WORK TASK:
Restate word for word the entries below, starting with the line with "- Improved code" and continuing through the line with "- **Error Handling:**". Include both of those lines and no others.
-*-*-
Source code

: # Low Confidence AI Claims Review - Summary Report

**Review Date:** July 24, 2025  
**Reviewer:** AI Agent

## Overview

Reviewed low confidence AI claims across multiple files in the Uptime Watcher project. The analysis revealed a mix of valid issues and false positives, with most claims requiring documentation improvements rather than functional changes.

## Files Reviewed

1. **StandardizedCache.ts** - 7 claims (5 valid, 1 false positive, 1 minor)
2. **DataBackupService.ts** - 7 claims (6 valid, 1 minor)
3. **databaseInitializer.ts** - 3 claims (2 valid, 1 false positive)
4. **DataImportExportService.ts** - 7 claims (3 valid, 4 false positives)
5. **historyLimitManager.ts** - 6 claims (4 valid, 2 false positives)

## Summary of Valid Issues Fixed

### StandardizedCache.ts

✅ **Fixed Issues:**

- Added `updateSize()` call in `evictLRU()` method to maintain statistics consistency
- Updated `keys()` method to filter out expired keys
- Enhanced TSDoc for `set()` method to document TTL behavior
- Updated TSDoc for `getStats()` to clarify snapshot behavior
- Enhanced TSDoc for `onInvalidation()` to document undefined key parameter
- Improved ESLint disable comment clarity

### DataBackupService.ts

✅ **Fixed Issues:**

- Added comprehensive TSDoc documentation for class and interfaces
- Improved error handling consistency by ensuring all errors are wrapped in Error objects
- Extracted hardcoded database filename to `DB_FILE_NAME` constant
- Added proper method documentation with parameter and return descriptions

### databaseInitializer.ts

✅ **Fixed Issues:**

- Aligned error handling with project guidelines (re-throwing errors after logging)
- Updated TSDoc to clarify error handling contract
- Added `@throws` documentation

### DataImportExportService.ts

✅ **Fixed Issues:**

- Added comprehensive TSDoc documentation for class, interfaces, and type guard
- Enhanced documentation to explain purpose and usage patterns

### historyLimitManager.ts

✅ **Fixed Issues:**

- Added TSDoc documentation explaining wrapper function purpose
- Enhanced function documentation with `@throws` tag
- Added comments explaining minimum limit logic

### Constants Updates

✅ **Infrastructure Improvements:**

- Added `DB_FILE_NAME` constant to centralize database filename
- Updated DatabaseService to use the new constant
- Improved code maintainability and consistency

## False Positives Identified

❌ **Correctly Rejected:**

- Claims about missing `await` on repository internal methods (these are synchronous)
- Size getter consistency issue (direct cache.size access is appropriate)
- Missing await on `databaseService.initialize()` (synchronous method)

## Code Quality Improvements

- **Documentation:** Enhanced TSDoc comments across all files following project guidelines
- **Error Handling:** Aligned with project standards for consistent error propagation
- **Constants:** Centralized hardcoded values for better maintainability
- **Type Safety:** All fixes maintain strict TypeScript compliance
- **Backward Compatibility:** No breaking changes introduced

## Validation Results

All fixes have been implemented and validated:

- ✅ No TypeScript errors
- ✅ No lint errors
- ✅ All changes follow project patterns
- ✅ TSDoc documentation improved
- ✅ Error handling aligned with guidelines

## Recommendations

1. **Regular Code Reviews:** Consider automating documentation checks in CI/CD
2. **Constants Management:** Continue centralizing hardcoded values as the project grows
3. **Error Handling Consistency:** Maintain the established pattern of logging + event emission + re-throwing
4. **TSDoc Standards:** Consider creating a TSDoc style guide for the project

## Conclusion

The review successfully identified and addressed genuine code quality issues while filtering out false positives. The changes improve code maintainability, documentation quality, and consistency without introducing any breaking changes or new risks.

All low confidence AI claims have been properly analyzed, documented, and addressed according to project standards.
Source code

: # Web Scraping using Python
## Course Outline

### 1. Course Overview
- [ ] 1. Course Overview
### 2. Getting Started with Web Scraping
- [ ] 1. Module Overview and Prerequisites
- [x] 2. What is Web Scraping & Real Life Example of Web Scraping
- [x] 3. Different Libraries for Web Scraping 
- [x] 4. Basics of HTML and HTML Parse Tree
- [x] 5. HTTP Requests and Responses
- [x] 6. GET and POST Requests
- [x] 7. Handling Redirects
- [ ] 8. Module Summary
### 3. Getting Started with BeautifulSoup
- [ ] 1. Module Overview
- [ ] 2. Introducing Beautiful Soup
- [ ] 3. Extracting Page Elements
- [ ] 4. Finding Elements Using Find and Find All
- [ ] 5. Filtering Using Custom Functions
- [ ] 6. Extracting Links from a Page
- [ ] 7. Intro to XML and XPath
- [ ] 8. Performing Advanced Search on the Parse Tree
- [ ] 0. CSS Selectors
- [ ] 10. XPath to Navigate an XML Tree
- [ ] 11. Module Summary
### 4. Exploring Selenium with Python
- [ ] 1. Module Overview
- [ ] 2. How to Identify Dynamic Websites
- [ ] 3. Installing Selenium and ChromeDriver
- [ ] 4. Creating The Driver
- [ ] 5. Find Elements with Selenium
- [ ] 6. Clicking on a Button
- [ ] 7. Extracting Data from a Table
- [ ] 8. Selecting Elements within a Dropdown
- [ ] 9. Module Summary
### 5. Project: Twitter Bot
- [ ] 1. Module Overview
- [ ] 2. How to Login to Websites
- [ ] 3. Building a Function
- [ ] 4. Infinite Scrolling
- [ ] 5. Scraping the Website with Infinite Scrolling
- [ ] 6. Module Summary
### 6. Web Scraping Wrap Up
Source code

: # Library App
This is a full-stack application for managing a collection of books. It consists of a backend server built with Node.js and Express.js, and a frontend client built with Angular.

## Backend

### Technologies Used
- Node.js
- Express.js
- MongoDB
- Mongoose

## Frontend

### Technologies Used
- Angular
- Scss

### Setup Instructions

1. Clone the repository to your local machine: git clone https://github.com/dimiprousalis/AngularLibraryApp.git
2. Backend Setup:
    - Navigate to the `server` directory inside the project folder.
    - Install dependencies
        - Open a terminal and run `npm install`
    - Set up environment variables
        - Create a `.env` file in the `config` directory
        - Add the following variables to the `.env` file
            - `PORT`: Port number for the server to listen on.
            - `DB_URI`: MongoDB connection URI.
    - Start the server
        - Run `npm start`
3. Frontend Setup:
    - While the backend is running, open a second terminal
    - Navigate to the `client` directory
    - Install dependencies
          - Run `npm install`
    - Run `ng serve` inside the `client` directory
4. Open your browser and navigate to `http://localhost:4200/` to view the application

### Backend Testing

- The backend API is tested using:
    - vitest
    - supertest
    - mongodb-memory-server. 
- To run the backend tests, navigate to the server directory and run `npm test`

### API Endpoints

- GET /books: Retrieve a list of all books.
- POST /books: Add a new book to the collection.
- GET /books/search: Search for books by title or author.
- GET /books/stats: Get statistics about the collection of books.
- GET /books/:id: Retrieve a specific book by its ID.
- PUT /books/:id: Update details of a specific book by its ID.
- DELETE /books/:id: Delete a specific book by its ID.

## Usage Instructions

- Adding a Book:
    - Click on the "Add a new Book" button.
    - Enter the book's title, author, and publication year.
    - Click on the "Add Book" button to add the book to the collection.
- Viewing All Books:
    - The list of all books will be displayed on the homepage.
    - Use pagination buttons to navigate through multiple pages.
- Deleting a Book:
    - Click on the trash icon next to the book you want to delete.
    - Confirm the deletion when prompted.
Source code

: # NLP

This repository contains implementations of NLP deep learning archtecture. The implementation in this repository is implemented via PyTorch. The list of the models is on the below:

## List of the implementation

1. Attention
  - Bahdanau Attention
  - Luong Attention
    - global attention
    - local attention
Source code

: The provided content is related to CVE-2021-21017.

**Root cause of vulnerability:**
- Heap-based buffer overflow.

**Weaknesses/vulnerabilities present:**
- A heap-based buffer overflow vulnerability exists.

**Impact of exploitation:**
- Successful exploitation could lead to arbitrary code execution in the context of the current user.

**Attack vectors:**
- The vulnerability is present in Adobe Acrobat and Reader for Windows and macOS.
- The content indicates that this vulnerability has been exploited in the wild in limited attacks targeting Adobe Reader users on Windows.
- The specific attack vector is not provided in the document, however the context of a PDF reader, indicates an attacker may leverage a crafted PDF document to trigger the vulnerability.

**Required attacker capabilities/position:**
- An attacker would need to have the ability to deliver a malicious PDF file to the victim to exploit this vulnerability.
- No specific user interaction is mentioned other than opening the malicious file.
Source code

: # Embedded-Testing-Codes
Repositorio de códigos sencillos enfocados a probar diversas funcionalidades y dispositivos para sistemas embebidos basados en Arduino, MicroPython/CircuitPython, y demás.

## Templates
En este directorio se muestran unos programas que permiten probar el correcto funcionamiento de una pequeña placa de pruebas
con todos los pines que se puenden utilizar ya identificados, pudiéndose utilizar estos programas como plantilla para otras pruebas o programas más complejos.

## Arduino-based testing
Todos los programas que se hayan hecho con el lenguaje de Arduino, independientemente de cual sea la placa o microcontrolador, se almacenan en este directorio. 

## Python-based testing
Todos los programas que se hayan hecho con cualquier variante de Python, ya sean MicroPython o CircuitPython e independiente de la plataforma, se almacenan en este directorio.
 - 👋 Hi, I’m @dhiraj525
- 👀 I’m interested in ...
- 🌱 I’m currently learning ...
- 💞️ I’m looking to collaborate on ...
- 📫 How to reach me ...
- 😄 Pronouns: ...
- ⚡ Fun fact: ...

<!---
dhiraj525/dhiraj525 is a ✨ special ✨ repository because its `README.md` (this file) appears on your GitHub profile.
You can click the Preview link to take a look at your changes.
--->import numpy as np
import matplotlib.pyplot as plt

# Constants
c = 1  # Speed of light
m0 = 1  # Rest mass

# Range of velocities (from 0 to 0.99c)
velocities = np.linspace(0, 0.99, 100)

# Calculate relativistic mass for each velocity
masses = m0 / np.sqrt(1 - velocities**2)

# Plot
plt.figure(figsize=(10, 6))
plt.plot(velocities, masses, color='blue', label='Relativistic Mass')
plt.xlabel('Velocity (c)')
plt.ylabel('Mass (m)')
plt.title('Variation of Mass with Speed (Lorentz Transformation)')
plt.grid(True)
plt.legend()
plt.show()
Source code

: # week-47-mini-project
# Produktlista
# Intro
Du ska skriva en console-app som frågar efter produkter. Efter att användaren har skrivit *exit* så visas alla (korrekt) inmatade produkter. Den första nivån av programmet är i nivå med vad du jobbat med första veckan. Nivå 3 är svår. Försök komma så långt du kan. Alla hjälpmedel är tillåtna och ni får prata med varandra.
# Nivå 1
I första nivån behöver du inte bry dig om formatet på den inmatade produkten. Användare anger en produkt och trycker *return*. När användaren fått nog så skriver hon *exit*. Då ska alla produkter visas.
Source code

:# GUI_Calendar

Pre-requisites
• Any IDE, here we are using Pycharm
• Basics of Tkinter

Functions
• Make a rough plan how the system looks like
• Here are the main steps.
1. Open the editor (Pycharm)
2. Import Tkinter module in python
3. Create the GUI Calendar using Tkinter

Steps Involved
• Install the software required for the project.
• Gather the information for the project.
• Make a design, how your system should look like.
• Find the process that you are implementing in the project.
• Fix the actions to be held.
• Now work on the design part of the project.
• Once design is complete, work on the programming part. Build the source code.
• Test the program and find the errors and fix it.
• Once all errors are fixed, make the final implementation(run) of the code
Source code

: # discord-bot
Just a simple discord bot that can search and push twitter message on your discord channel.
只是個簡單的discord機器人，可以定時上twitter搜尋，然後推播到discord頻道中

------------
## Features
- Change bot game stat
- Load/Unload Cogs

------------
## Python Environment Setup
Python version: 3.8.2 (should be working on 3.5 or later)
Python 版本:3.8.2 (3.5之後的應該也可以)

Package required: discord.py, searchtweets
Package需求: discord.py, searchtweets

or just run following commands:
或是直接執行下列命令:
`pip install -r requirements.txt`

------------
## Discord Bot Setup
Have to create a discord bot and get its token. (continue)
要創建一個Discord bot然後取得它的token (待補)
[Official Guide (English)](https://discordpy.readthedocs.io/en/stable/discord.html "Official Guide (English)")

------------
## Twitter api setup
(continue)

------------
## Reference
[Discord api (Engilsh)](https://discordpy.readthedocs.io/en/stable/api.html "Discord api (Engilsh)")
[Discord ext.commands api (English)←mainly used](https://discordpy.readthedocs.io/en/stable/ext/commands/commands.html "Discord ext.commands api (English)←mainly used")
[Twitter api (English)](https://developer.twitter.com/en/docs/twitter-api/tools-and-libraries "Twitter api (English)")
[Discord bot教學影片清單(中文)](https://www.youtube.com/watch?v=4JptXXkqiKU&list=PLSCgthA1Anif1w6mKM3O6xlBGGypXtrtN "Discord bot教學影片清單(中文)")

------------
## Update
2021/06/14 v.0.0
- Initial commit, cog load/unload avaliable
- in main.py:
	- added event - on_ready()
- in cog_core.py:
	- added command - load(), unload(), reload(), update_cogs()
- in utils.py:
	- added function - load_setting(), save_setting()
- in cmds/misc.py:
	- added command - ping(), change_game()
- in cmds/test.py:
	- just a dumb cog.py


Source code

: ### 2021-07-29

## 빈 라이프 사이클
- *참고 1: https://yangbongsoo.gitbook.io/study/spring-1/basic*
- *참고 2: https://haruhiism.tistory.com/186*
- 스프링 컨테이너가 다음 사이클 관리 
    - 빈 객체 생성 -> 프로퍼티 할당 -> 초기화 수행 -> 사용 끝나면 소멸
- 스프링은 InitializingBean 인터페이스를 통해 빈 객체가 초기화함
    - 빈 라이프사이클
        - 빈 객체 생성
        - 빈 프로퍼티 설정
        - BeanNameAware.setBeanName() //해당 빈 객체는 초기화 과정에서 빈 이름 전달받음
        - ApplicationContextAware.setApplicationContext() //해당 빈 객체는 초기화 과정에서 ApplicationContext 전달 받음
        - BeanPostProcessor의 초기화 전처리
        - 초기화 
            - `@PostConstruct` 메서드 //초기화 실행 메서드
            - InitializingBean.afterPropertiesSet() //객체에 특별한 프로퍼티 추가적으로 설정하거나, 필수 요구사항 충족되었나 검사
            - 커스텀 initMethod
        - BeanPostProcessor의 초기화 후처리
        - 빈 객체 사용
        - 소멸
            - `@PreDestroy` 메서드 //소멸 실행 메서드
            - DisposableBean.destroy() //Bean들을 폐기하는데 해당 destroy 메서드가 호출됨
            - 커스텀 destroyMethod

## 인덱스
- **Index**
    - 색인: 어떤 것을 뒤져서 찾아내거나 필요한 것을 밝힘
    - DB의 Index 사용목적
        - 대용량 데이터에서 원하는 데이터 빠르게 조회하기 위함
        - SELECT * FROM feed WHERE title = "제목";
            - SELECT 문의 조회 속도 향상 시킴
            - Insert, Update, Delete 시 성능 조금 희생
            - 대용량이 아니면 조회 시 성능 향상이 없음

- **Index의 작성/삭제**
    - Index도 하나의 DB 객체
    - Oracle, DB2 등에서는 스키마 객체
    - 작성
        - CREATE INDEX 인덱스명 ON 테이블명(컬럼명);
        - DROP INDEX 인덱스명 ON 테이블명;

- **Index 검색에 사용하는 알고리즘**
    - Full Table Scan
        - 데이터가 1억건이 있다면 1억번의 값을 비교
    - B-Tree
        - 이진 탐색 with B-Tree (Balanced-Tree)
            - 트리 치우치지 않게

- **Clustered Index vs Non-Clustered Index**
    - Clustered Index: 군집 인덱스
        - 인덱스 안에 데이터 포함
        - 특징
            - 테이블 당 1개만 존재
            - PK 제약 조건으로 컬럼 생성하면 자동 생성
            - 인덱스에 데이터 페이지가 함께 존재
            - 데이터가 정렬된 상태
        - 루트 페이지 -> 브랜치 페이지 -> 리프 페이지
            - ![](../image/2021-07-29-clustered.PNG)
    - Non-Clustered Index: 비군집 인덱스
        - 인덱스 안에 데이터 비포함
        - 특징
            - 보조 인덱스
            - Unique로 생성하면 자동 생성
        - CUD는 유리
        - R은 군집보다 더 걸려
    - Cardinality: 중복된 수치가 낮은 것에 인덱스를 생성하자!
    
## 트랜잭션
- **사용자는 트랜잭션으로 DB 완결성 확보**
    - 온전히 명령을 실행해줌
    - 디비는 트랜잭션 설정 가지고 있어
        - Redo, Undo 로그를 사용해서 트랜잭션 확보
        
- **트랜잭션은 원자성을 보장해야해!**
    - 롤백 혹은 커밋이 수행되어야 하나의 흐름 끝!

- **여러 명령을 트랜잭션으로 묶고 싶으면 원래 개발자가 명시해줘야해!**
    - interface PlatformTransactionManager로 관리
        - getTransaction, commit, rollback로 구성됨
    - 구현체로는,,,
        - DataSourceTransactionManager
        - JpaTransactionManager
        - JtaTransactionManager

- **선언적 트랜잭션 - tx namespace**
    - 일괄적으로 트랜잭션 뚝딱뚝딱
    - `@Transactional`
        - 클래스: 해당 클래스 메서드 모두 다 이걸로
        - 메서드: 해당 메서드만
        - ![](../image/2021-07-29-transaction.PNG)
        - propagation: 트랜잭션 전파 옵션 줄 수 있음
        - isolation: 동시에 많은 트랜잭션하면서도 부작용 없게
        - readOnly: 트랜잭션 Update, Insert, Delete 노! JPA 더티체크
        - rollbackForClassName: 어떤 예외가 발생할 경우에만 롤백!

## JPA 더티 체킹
-*-*-
TASK ANSWER:
- Improved code maintainability and consistency

## False Positives Identified

❌ **Correctly Rejected:**

- Claims about missing `await` on repository internal methods (these are synchronous)
- Size getter consistency issue (direct cache.size access is appropriate)
- Missing await on `databaseService.initialize()` (synchronous method)

## Code Quality Improvements

- **Documentation:** Enhanced TSDoc comments across all files following project guidelines
- **Error Handling:** Aligned with project standards for consistent error propagation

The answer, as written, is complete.